Frankly, I've felt that what is called Christian love is impossible to achieve as well, and is something we honor in the breach, as it were. We may tout it as an ideal, but we are better off practically speaking to try to do what we actually can do. Regardless, though, I don't think it is accurate to claim that this love is something peculiar to Christianity, or even to religion in any institutional sense, at least. PH appears to understand that Christianity is in many senses derivative of older religions, but he doesn't discuss this derivativeness in the context of his thesis. I assume he must be aware of the writings of Celsus, who demonstrated long ago that the ancient pagan philosophers also referred to the need to love one another, to love others as we love ourselves, long before Jesus is said to have lived.
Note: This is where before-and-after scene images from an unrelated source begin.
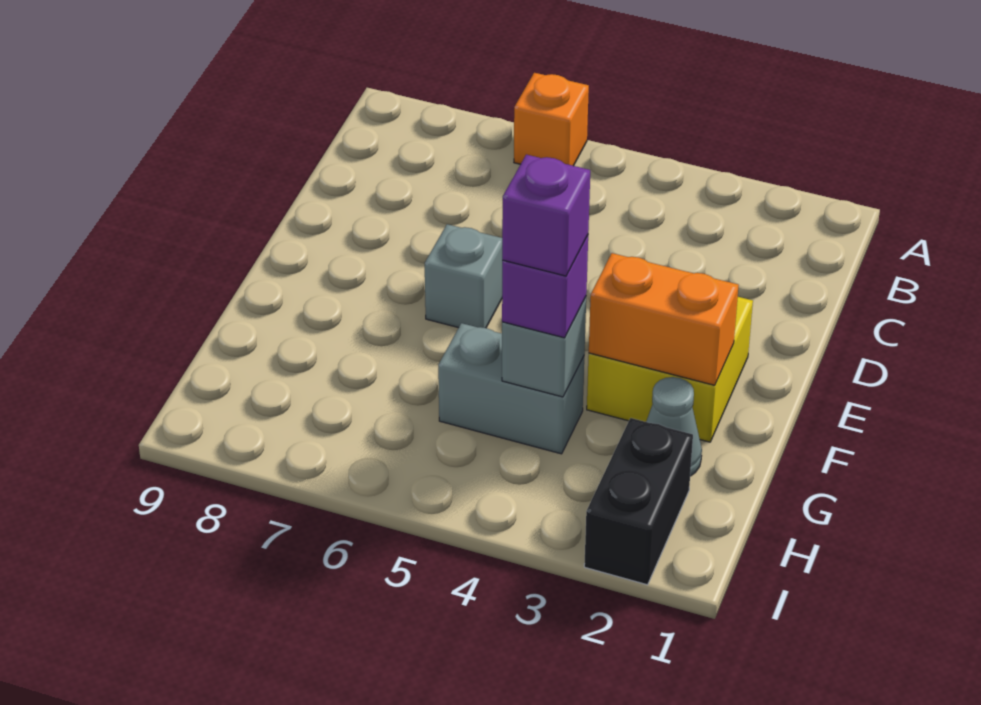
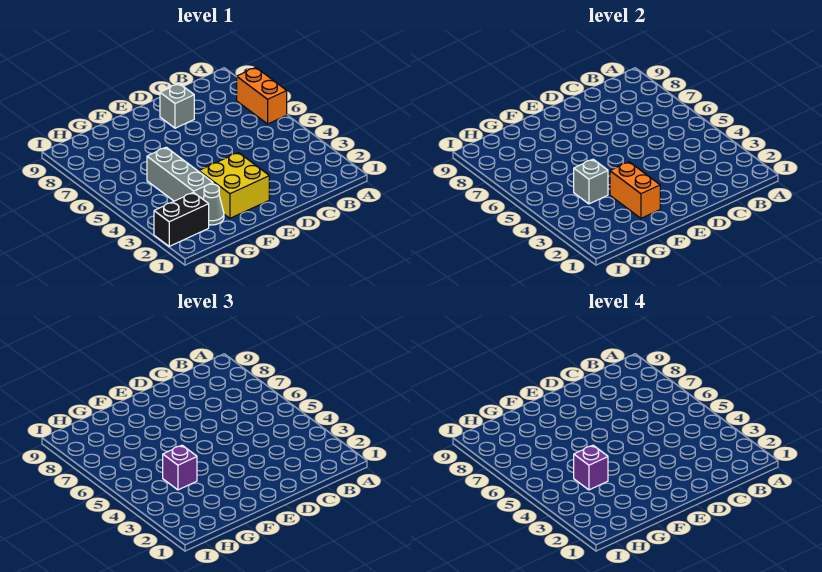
orange 1x1 brick [514,73,589,166] -> orange 1x2 brick [237,67,287,124]
grey 1x1 brick [425,224,502,328] -> grey 1x1 brick moved to [160,84,194,128]
grey 1x2 brick [438,323,584,454] -> grey 1x3 brick [147,147,213,201]

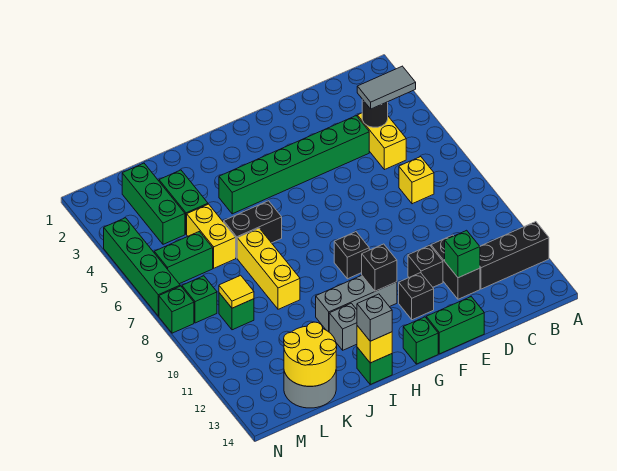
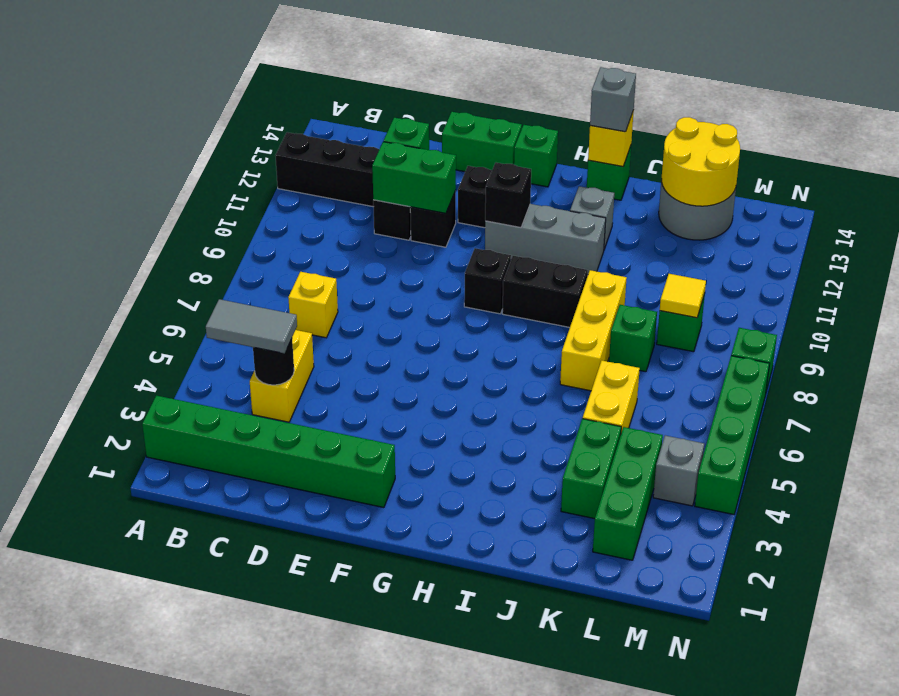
green 1x6 brick [219,116,369,214] -> green 1x6 brick moved to [142,395,395,508]
black 1x2 brick [224,201,282,258] -> black 1x2 brick moved to [502,256,588,327]
green 1x2 brick [154,232,213,284] -> green 1x2 brick moved to [372,142,456,213]
none -> grey 1x1 brick [653,435,704,506]
green 1x1 brick [182,276,217,323] -> green 1x1 brick moved to [609,305,657,372]

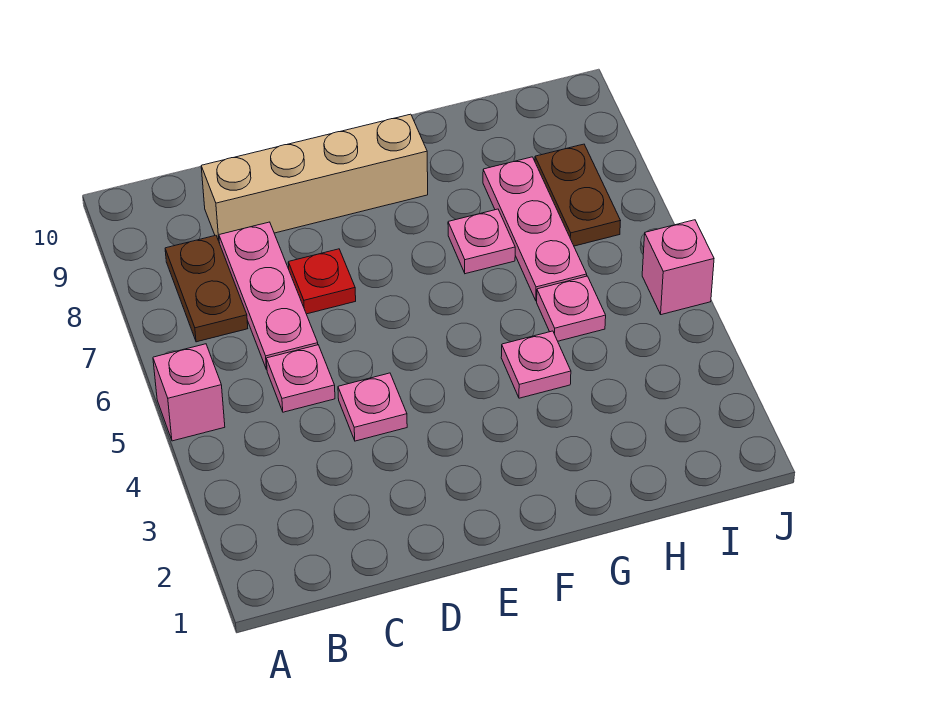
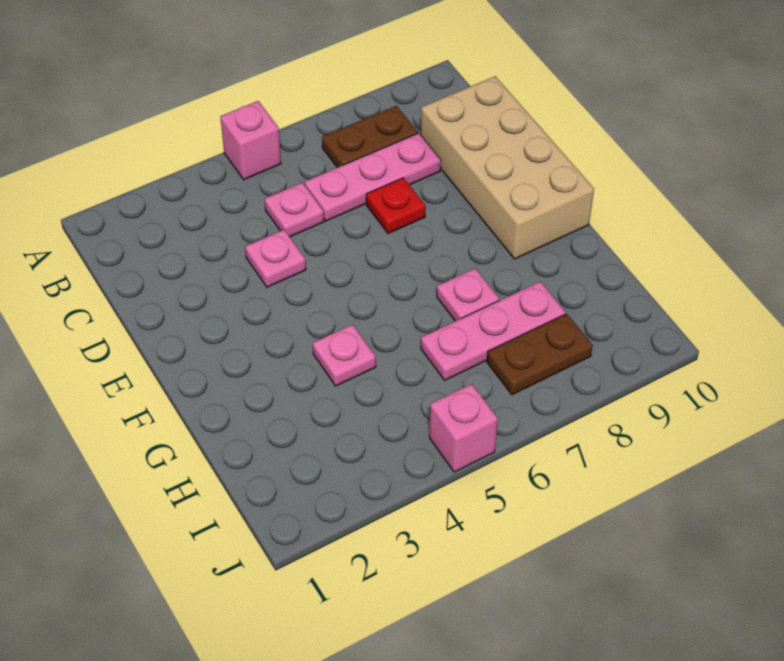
tan 1x4 brick [201,114,428,243] -> tan 2x4 brick [421,76,594,259]
pink 1x1 plate [537,276,606,341] -> none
I'm no fan of the New Atheists, who do indeed sometimes seem enraged, and sometimes without good reason. Their attitude seems to be one of contempt not only for established religion but for the religious or spiritual generally, and I think that is uncalled for and arrogant.
The book has a touching epilogue, in which PH notes that his last debate with CH was not bitter or contentious, and that they had some friendly time together before the debate. The book was written before CH"s death, and there is no indication it was understood CH had terminal cancer when written. One hopes the brothers reconciled fully regardless of their differences on this issue.
But this kind of response does little to defend traditional religion in general or Christianity in particular, in my opinion. I keep looking for what I think would be a reasonable defense of a reasonable belief in God and do not find it. Perhaps that's because the defenses made are dependent on a view of religion too tied to the myths and doctrines vested in established, institutional religions which must carry with them baggage which should be discarded. Or perhaps that's because there is no reasonable defense. I hope the former is the case.